A couple of weeks ago I saw a tiny item in some newspaper or other about a preacher browsing through the book department of a big chain discount store. He noticed that they had placed the Bibles in the “Fiction” section, and he took offense. The store apologized profusely and fell all over itself to right this supposed wrong.
But was it such a wrong? In one sense, no, if by fiction we mean something that arises in the human imagination rather than something established as historical fact.
Very little of the Bible is about something that happened in history. From Adam and Eve to the Four Horsemen of the Apocalypse, the stories come forth to give us a meaningful worldview and promote a blessed way of life, but if we insist that it all really happened as described, we are, in my opinion, in real trouble.
In fact, I suspect one reason religion is losing its hold on people these days is because, in the face of readily available evidence to the contrary, the historical accuracy of the Bible has been insisted upon too often and too strongly.
Whether it’s the story of Moses, the main figure of the Hebrew Scriptures, or Jesus, the main figure of the Christian writings, the Bible gives us very little if anything that can be considered factual. Lo and behold, important scholars these days go so far as to say that Moses and Jesus probably never lived in the flesh on earth but are composite figures generated by oral traditions, that is to say they come to us by way of traditional stories handed down and added to over many generations.
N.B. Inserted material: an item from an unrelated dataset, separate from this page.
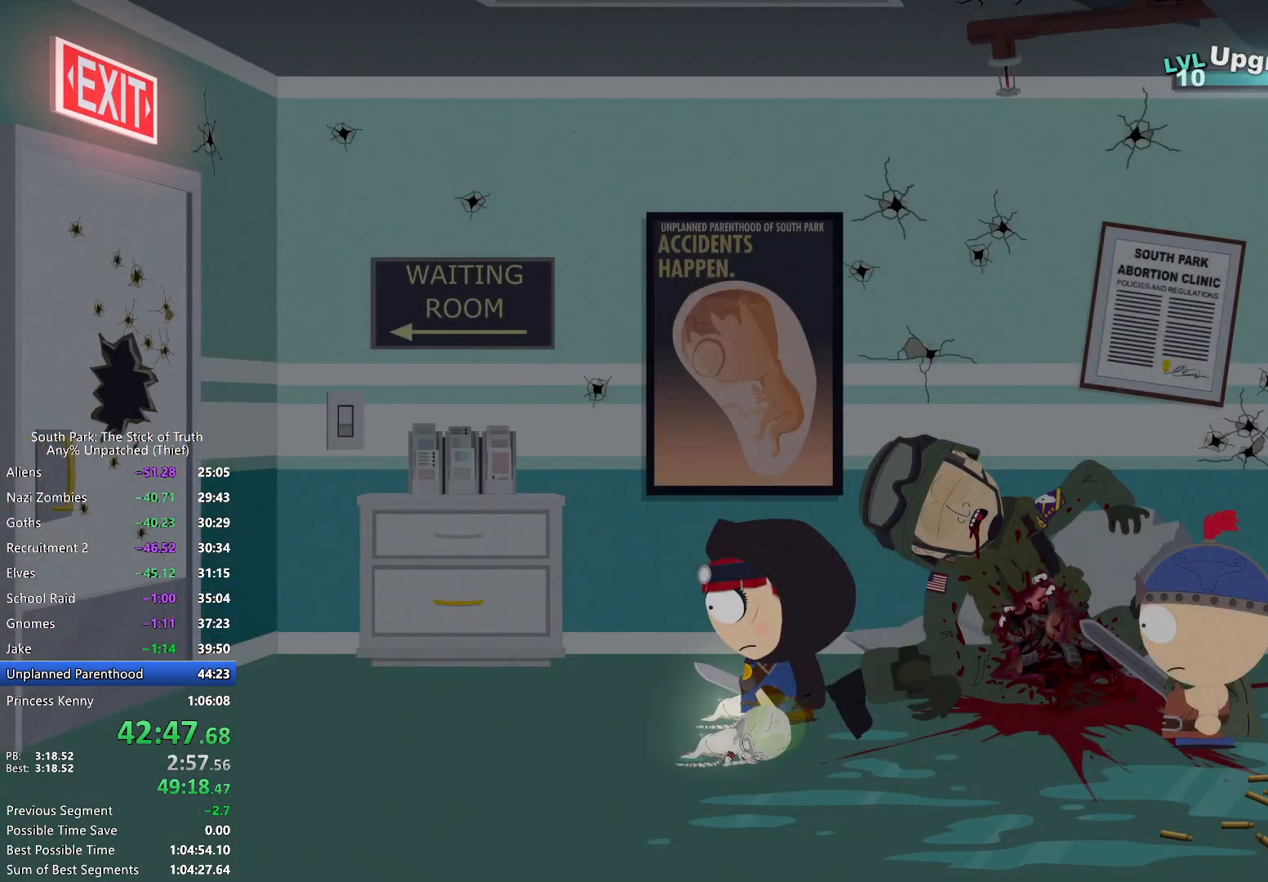
{"buttons": ["B"], "left_stick": "left", "right_stick": "center", "events": []}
Whatever is true about that, I feel the preacher in the department store was right to get the Bibles taken out of the Fiction section, not because the Bible is mainly factual, but because there is an important difference between fiction and myth. Myths are grand stories that arise from the life and culture of a people. They try to explain the unexplainable, establish foundations for understanding life, and form a basis for ethical behavior. So, to my mind, the important thing is not how factual a Bible story might be, but what the story tells us about the meaning of the world and how to live in it.
Now let’s look at the Christmas story. An angel speaks to a young woman telling her she will have a special child. At the birth, a star moves across the sky to lead philosophers to the place. Choirs of angels sing to shepherds out in the fields. The child is born in a stable, is laid in a manger, and his mother looks down upon him and ponders all that has happened.
It’s beautiful. It’s wonderful. And almost all of it is grounded in myth. It fits right in with other ancient stories of special births, many of which are also beautiful and wonderful. The Christmas story projects a tenderhearted view of things, a warm and peaceful place in a cold and hostile world, a sense of the ultimate worth of loving connections. It’s good to have a story like that in a world like this.
The other night, some 30 of us senior citizens were singing Christmas carols in a majestic high ceilinged chapel. The notes of those glorious tunes rose up from our throats, reverberated off the walls, and swirled among us with vitality and grace. All of us had seen a lot of life. Pains and sorrows had come upon everyone there. Still the sound of our singing was strong, deep, and full.
We sang about those angels and wise men, those shepherds and their sheep, that mother and her child. And the old story came once again to comfort us, to strengthen us, to bolster our spirits, to bring goodness into our hearts. It mattered not a wit that most of what we sang about didn’t happen in the world as we now understand it.
It was clear that a story, even a Bible story, need not be about something that happened in order to speak true.
Bob Jones is the former minister of the Gueneville and Monte Rio Community Churches.